#### WORK TASK
Reproduce the following lines verbatim, omitting the pictures from your answer.

#### GIVEN DATA
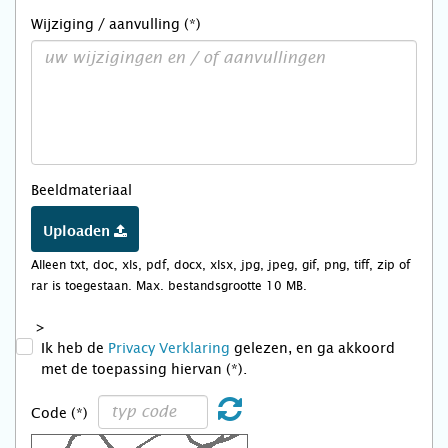
Wijziging / aanvulling (*)
Beeldmateriaal
Uploaden
Alleen txt, doc, xls, pdf, docx, xlsx, jpg, jpeg, gif, png, tiff, zip of
rar is toegestaan. Max. bestandsgrootte 10 MB.
>
Ik heb de
Privacy Verklaring
gelezen, en ga akkoord
met de toepassing hiervan (*).
Code (*)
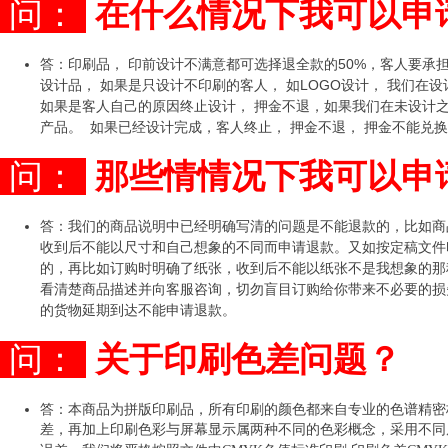
问：
在
什
么情况下我可以申
答：印刷品， 印前设计不满意都可选择退全款的50%，客人要承
设计品， 如果是只设计不印刷的客人， 如LOGO设计， 我们在
如果是客人自己的原因终止设计， 押金不退，如果我们在未设计之前终
产品。 如果已经设计完成，客人终止， 押金不退， 押金不能兑换STO
问：
那些情情况下我可以申
答：我们的商品说明中已经明确写清的问题是不能退款的，比如商
收到后不能以尺寸和自己想象的不同而申请退款。又如按定稿文件
的，再比如订购时明确了纸张，收到后不能以纸张不是我想象的那
看清楚商品描述并向客服咨询，切勿盲目订购给你带来不必要的损
的货物延期到达不能申请退款。
问：
关于印刷色差问题？
答：
本商品为拼版印刷品，所有印刷的颜色都来自专业的色谱精密
差，再加上印刷色彩与屏幕显示属两种不同的色彩概念，采用不同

#### ANSWER SPACE
Wijziging / aanvulling (*)
Beeldmateriaal
Uploaden
Alleen txt, doc, xls, pdf, docx, xlsx, jpg, jpeg, gif, png, tiff, zip of
rar is toegestaan. Max. bestandsgrootte 10 MB.
>
Ik heb de
Privacy Verklaring
gelezen, en ga akkoord
met de toepassing hiervan (*).
Code (*)
问：
在
什
么情况下我可以申
答：印刷品， 印前设计不满意都可选择退全款的50%，客人要承
设计品， 如果是只设计不印刷的客人， 如LOGO设计， 我们在
如果是客人自己的原因终止设计， 押金不退，如果我们在未设计之前终
产品。 如果已经设计完成，客人终止， 押金不退， 押金不能兑换STO
问：
那些情情况下我可以申
答：我们的商品说明中已经明确写清的问题是不能退款的，比如商
收到后不能以尺寸和自己想象的不同而申请退款。又如按定稿文件
的，再比如订购时明确了纸张，收到后不能以纸张不是我想象的那
看清楚商品描述并向客服咨询，切勿盲目订购给你带来不必要的损
的货物延期到达不能申请退款。
问：
关于印刷色差问题？
答：
本商品为拼版印刷品，所有印刷的颜色都来自专业的色谱精密
差，再加上印刷色彩与屏幕显示属两种不同的色彩概念，采用不同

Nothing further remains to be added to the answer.